Three and a half years apart, Tembi and Attika are always good friends. “The Rock sisters were a force,” said Patrick Huey, a close friend from high school and a hospitality job in Palm Springs. He said Tembi, who was in his class, would drive him and Attica to school in a 1971 Toyota Celica.
The car was a gift to Rox’s father, a lawyer, from a client who was unable to pay the bills. Every day, the sisters would leave the keys in the ignition and the windows closed, hoping that someone would steal the keys and take them out of their hands. Every day they were disappointed.

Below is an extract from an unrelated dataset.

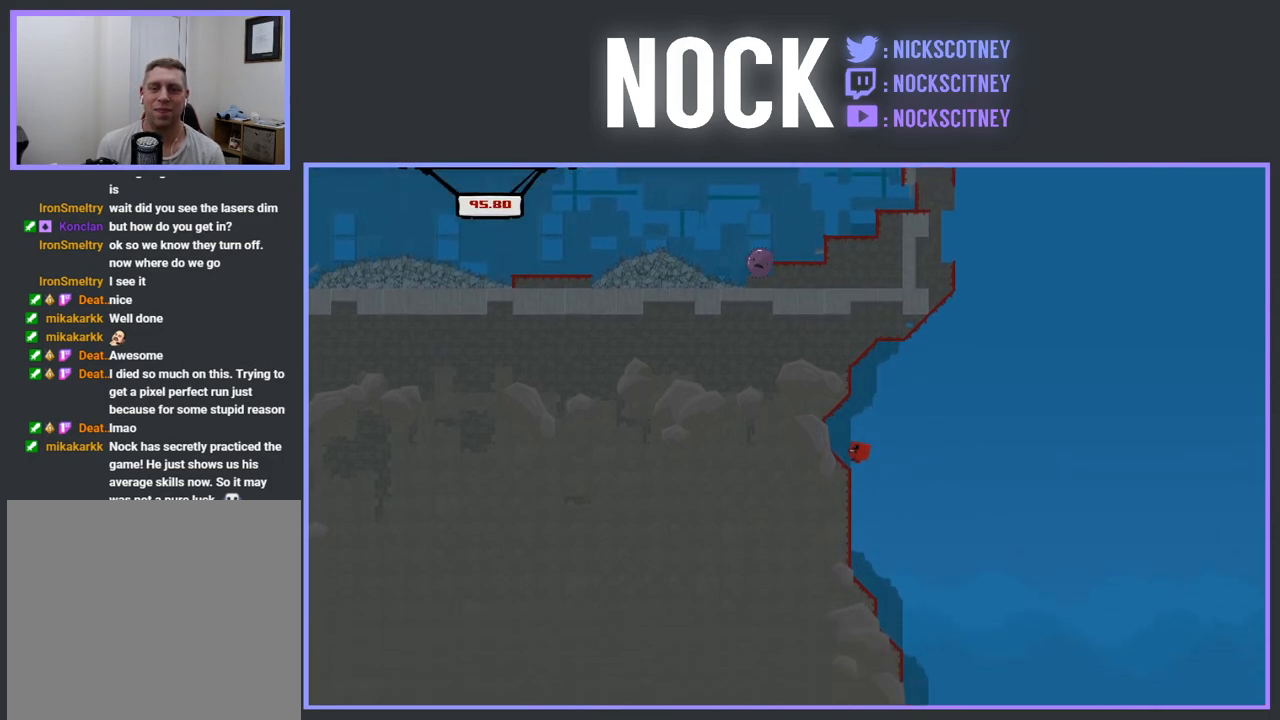
{"buttons": ["CROSS", "R2", "DPAD_LEFT"], "events": [[300, "DPAD_LEFT", "down"], [350, "R2", "down"], [367, "CROSS", "down"]]}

“I mean, the key was in the ignition and no one took the car,” Huey recalled.
Huey, who was close to both sisters and attended an idyllic Italian wedding, remembers Tembi as the most popular girl at Aliev Hastings High School, the star of the school’s drama program. was in the 1st grade when I was in the 4th grade, but we had a relationship as peers.
“Even when we were kids, they always had this amazing sisterly love and friendship and respect,” Huey said. I found it easy to get lost in. But Attica never allowed it, and Tembi never allowed it.”
The two sisters remember going to their local art house theater to see Spike Lee’s first feature film, She’s Gotta Have It (1986).
Amami: “You were too young, but I took you.”
Attica: “It was clever and perfectly black. That’s what made me want to work in film storytelling”
Tembi: “That was when I saw black actors on the screen in a way that I only saw when I watched old movies like Shaft and Claudine on TV with my dad. It was formative for both of us.”
This kind of shared experience kept the sisters close. Surviving Salo’s illness and death brought them closer together. Now potentially millions of people see It makes sense to tell the story together so that we can
“The thought that we might have to cry because it was a stressful day that day – and also make each other laugh really, really hard – is a blessing,” Attika said.